Applaus gibt es auch für Fehlpässe
Zwei andere Szenen des Pokalfinals zeigten Alonsos positiven Einfluss auf die Leverkusener Mannschaft. Mitte der zweiten Halbzeit: Leverkusens Stürmer Amine Adli war in die Tiefe gestartet, als die FCK-Defensive gerade einen Moment unaufmerksam war. Doch Innenverteidiger Edmond Tapsoba schlug seinen Pass über 50 Meter ins Seitenaus, ins Nichts. Trotzdem klatschte Alonso Beifall, ermunterte Tapsoba, solche Pässe wieder zu versuchen – auch wenn diese Art von Spiel gegen den normalen Alonso-Stil spricht. Nach dem Europa-League-Finale gegen Atalanta Bergamo (0:3) wünschte sich Alonso mehr lange Bälle, um der gegnerischen Manndeckung besser entgegenzuwirken. Vier Tage später hatte Leverkusen diese neue Option noch nicht perfekt verinnerlicht, aber gelernt, es zu versuchen.
Fünf Minuten später: Florian Wirtz wollte einen Einwurf schnell ausführen, schnappte sich den Ball an der Seitenlinie – und rannte in die ausgestreckten Arme von Alonso, der sich in den Weg stellte und seinen Spielmacher kurzerhand umarmte. Ein kurioses Bild. Alonso erklärte nach dem Finale: „Flo will immer spielen. Ich musste ihn ein bisschen bremsen.“ Zur rechten Zeit schritt der Trainer ein – allzu oft musste er das freilich nicht, bei einer Mannschaft, die wie im Autopilot von Sieg zu Sieg eilte. Weil Alonso sie in akribischer Arbeit darauf programmiert hatte.

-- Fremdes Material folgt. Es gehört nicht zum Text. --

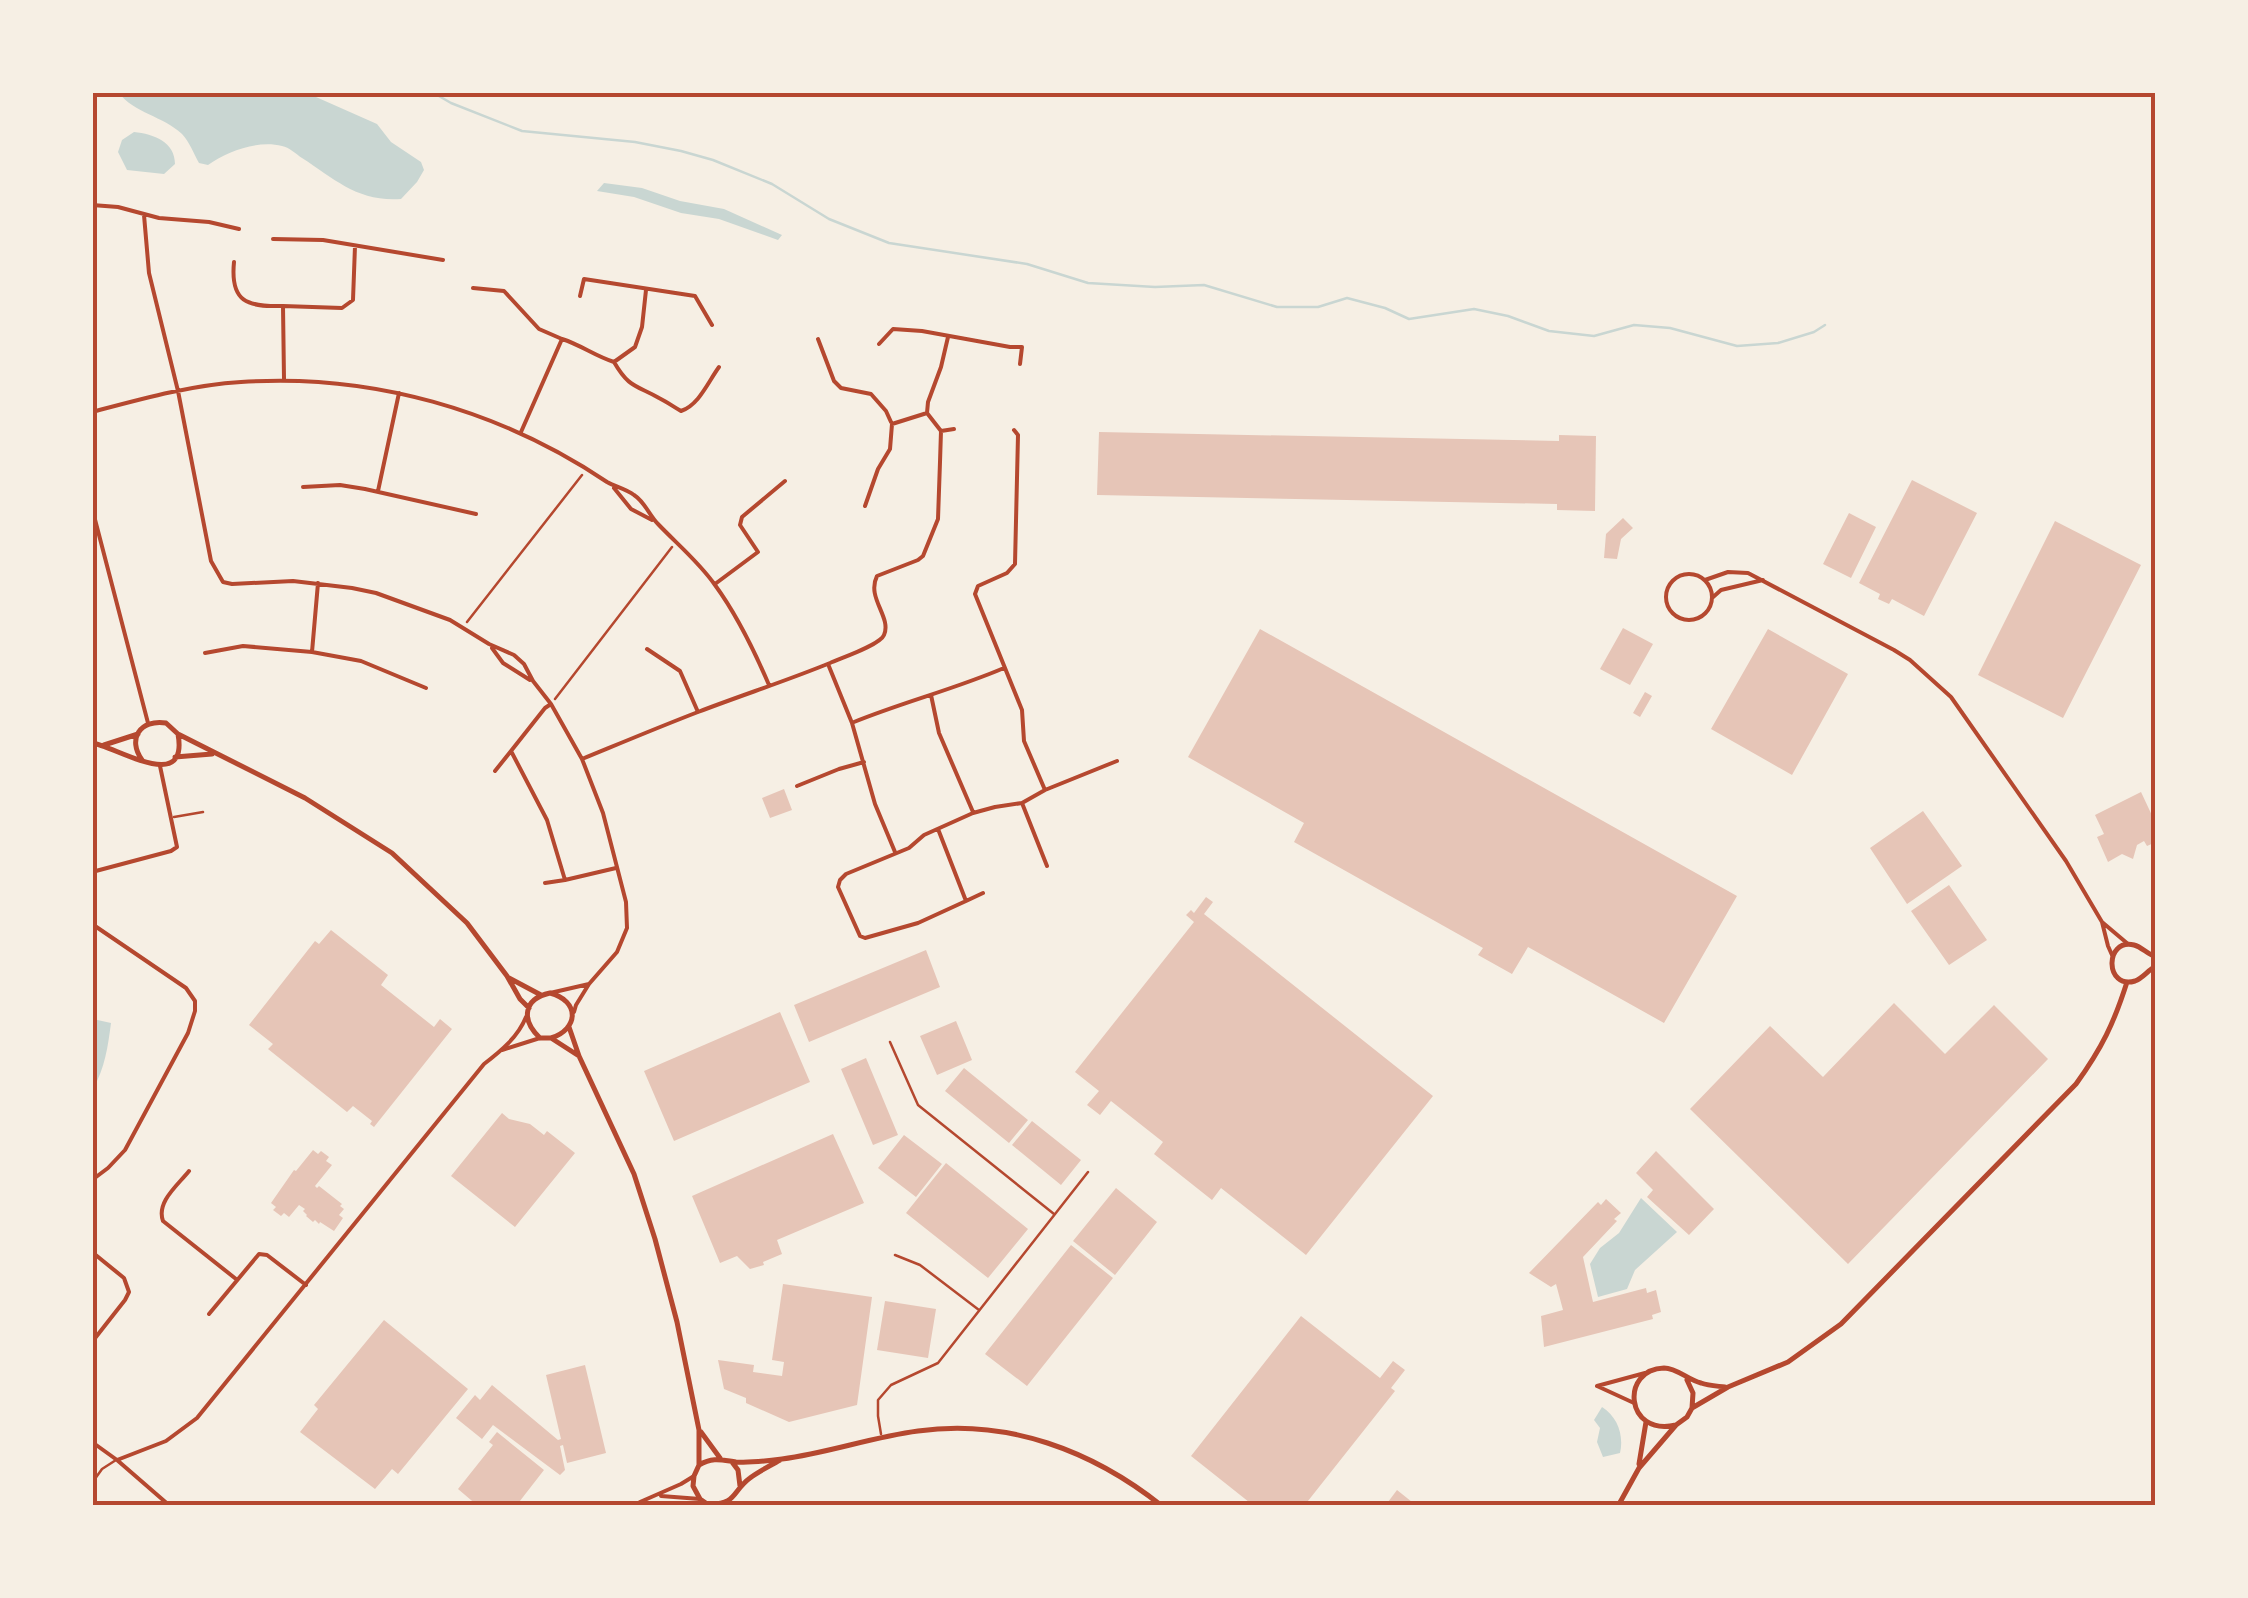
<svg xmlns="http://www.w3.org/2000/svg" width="2248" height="1598" viewBox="0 0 2248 1598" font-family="Poppins,sans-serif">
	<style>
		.water { fill: #c9d6d2 }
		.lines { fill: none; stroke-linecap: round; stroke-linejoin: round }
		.stream { stroke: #c9d6d2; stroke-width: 2.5 }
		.building { fill: #e6c5b7 }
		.path { stroke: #b5482f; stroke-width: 2.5 }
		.service { stroke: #b5482f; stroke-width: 2.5 }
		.minor { stroke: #b5482f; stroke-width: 4 }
		.tertiary { stroke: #b5482f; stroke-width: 5 }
		.neatline { fill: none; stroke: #b5482f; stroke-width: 4 }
	</style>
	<rect width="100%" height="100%" fill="#f6efe4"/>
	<path class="water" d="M119,93H299L316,97L377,124L391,142L421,162L424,170L417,182L401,199C358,202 336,180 302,158C296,154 289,147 282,146C258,140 227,151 208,165L199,163C194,154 189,141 182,134C163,116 134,113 119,93Z
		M134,132C154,134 175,142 175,164L164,174L127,170L118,152L122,140Z
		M604,183L642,188L680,201L724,209L782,235L778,240L719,219L681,213L634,197L597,191Z
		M93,1019L111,1023C108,1046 105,1068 93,1089Z
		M1641,1198L1677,1232L1635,1270L1627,1289L1598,1297L1590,1264L1600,1248L1619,1233Z
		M1602,1407C1618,1417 1624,1436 1620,1453L1603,1457L1597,1442L1600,1428L1594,1420Z"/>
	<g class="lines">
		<path class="stream" d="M432,92L451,103L522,131L635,142L681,151L713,160L772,184L829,219L889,243L1027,264L1088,283L1155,287L1204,285L1277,307H1318L1347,298L1385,308L1409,319L1474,309L1508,316L1549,331L1594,336L1634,325L1670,328L1737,346L1778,343L1814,332L1825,325
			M92,96L107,92"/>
	</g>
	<path class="building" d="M1099,432L1559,441V435L1596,436L1595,511L1557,510V504L1097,495Z
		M1912,480L1977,513L1924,616L1892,599L1889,604L1878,599L1880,594L1859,583Z
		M1849,513L1876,527L1851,578L1823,564Z
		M1623,518L1633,528L1621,539L1617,559L1604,558L1606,534Z
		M2055,521L2141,565L2063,718L1978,675Z
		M1623,628L1653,644L1630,685L1600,669Z
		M1260,629L1737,896L1664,1023L1528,947L1512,974L1478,955L1483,948L1294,842L1304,823L1188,757Z
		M1768,629L1848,674L1792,775L1711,729Z
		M1645,692L1652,696L1640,717L1633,713Z
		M784,789L792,810L770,818L762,798Z
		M2141,792L2156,824V842L2147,846L2144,841L2137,845L2133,859L2122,854L2108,862L2097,837L2104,834L2095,815Z
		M1923,811L1962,866L1907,904L1870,848Z
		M1949,885L1987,940L1949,965L1911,911Z
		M1206,897L1213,902L1204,914L1433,1096L1306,1255L1221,1188L1212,1200L1154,1154L1163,1142L1111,1101L1100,1115L1087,1105L1099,1091L1075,1072L1194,922L1186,915L1191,910L1194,913Z
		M331,930L388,975L381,985L434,1027L440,1019L452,1029L374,1127L370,1124L372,1121L353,1106L347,1112L268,1049L273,1044L249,1025L315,941L319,944Z
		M926,950L940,987L809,1042L794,1005Z
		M1894,1003L1945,1054L1994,1005L2048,1059L1848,1264L1690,1109L1770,1026L1823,1077Z
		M780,1012L810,1082L674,1141L644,1071Z
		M956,1021L972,1060L937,1075L920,1036Z
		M866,1058L898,1135L873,1145L841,1069Z
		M964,1068L1028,1120L1009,1143L945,1091Z
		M502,1113L509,1119L530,1124L544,1135L547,1131L575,1153L515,1227L451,1176Z
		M1032,1121L1081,1160L1061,1185L1012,1145Z
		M833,1134L864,1203L777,1240L782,1254L763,1262L764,1265L750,1269L737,1256L720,1263L692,1196Z
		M904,1135L942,1164L916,1197L878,1168Z
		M313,1150L318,1154L321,1151L329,1157L326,1161L332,1165L315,1186L317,1188L319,1186L342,1204L340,1206L344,1209L339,1215L343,1218L334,1231L320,1222L319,1224L315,1220L313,1222L306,1216L307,1215L303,1211L305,1209L299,1205L289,1217L284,1213L281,1216L273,1210L276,1207L271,1203L294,1170L296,1171Z
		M1656,1151L1714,1209L1689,1235L1647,1197L1653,1190L1636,1173Z
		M946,1163L1028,1229L988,1278L906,1213Z
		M1116,1188L1157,1222L1115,1275L1073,1241Z
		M1606,1199L1621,1213L1614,1219L1617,1221L1583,1257L1593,1302L1646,1288L1647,1293L1656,1290L1661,1312L1652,1315L1653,1319L1544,1347L1541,1316L1563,1310L1556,1284L1551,1287L1529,1273L1598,1202L1601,1205Z
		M1071,1245L1113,1278L1027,1386L985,1354Z
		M783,1284L872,1297L857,1405L789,1422L746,1403V1398L724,1389L718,1360L754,1365L753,1372L782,1376L784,1362L772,1360Z
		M885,1301L936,1309L928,1358L877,1350Z
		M1301,1316L1380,1378L1393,1361L1405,1370L1391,1388L1395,1391L1304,1506H1254L1191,1456Z
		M384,1320L468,1389L398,1474L392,1469L375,1489L300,1432L318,1409L314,1405Z
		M585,1365L606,1453L567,1463L563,1445L560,1446L565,1470L560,1475L493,1425L482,1439L456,1418L475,1395L480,1400L492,1385L558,1440L561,1439L546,1375Z
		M497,1432L544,1470L516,1506H478L458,1489L493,1445L489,1442Z
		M1397,1490L1417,1506H1385Z"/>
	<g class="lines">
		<path class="path" d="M467,622L582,475
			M555,699L672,547"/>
		<path class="service" d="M174,817L203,812
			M890,1042L918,1105L1054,1214
			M895,1255L920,1265L979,1310
			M881,1434L878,1416V1400L891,1385L938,1363L1088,1172
			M92,1483L102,1469L116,1460"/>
		<path class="minor" d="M92,205L118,207L159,218L209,222L239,229
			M144,215L149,273L178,391L211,561L223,582L232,584L293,581L352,588L376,593L450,620L489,644L514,655L524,664L533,681L551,704L582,759L603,813L626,902L627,928L617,952L589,984L576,1005L574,1012
			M273,239L323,240L443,260
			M234,262C230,302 247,307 283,306
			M473,288L504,291L539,329L562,339
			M580,296L584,279L695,296L712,325
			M818,339L834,381L841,388L871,394L886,411L891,422
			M879,344L893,329L922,331L1010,347H1022L1020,364
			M614,362C629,388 636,385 659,398C667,402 674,407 681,411C699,405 708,382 719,367
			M284,379L283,306L342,308L353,300L355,246
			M92,412C141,399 191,385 241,382C371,373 500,410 607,482C616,487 626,489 634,495C645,502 649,515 658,524C677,544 699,562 715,585C737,615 754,650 769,685
			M1014,430L1018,435L1015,564L1007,573L978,586L975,594L1022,710L1024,741L1045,790
			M941,431L954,429
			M521,432L562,339C581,345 595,356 614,362L635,347L642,327L646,290
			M303,487L340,485L365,489L476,514
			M614,488L631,509L652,520
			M378,491L399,393
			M865,506L878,469L890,449L892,424L927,413
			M92,508L148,723
			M1666 597a23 23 0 1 1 46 0a23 23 0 1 1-46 0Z
			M1705,580L1728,572L1748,573L1894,650L1910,660L1951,697L2066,861L2102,922L2108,946L2112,955
			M715,584L758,552L740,525L742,517L785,481
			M1712,598L1721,590L1763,580
			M492,648L503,663L530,680
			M647,649L680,671L698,712
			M312,652L318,583
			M205,653L243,646L312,652L361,661L426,688
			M828,664L852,723L875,804L895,852
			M931,695L939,733L973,812
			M551,704L545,708L511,751L547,820L565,880L616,868
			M854,722C903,702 955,689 1004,668
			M582,759C621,743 659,727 698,712C742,695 786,681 830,663C841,658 880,645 884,635C892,617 866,598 877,576L918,560L923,556L938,519L940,462L941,431L927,413L928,402L941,367L948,337
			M495,771L511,751
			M797,786L839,769L864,762
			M1022,803L1047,866
			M938,829L966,901L918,923L865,938L860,936L838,887L840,880L846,874L909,848L924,835L973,813L995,807L1022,803L1045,790L1117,761
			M92,872L171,851L177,847L160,766
			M545,883L565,880
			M966,901L983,893
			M2102,922L2128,944
			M92,924L186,988L195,1001V1011L188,1033L125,1150L108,1168L92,1180
			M550,993L589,984
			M502,1050L540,1038
			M189,1171C178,1185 156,1202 163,1221L236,1279
			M92,1252L124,1278L129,1292L125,1300L92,1342
			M209,1314L259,1254L267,1255L306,1285
			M1597,1386L1645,1373
			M1597,1386L1634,1403
			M92,1442L117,1460L170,1506
			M117,1460L166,1441L197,1418L484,1064C501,1051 518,1037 526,1017
			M661,1496L700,1499
			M636,1506L640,1502L681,1484L694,1476"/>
		<path class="tertiary" d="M92,743C115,746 189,795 178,734
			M104,745L138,734
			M175,757L212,754
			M142,760C127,739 140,719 166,723L178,734L305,798L392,853L467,923L507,976L520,999L529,1008
			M2156,957C2147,954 2142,947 2134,945C2104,938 2105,990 2135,981C2143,978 2148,970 2156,966
			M509,978L541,995
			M569,1027L579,1056L634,1174L655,1239L677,1322L699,1430V1465L694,1476L693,1486L700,1499L710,1506
			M551,1038C579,1029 580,1001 550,993C523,999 521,1020 540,1038H551L579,1056
			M1692,1408L1728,1387L1788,1362L1841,1324L2076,1084C2102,1048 2114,1023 2127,982
			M1676,1425C1625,1437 1620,1369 1664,1368C1677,1368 1688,1380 1701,1383C1709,1386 1717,1386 1725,1387
			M701,1432L720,1458
			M732,1462L738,1470L740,1486
			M1639,1464L1646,1422
			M699,1465C713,1457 721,1460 736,1462C750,1463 767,1461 782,1459C828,1453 872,1437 918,1431C1007,1418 1093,1451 1162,1506
			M709,1504C737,1505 732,1491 750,1478C759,1471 770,1466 780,1460
			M1618,1506L1639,1468L1676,1425L1687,1417L1692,1408L1693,1393L1687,1380"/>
	</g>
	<rect width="2248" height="1598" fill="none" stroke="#f6efe4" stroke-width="190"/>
	<rect x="95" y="95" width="2058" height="1408" class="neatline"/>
</svg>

Leverkusen spielte im DFB-Pokalfinale eine Halbzeit in Unterzahl, nachdem Abwehrmann Kossounou kurz vor der Pause die Gelb-Rote Karte gesehen hatte. Bayers erster Platzverweis in dieser Rekord-Saison, im letzten Spiel zeigte die Werkself, dass sie auch mit einem Spieler weniger bestehen kann. „Die Unterzahl war eine Herausforderung für uns. Die Zusammenarbeit der Spieler war der Schlüssel zu diesem Erfolg. Ich bin sehr dankbar!“
Alonso erklärte außerdem, dass nicht nur er in der Kabine zur Mannschaft gesprochen habe. Auch Vize-Kapitän Jonathan Tah und die beiden Anführer Xhaka und Robert Andrich ergriffen das Wort. Es spricht für so viel: die Kaderzusammenstellung, die Teamchemie – und dass Alonso in den richtigen Momenten weiß, wie er Aufgaben delegiert. Der herausragende Trainer reißt nicht alles an sich, sondern formt Problemlöser um sich herum.
Und Alonso hängt das stete Wachstum über den schnellen Erfolg – und entschied sich deshalb gegen einen Wechsel zum FC Bayern, zu Real Madrid oder nach Liverpool. Drei Vereine, mit denen er als Spieler große Erfolge gefeiert hatte. Zumindest zwei Vereine, die in diesem Sommer neue Trainer such(t)en. Doch Alonso bleibt in Leverkusen. Es könnte der Beginn einer neuen Ära sein.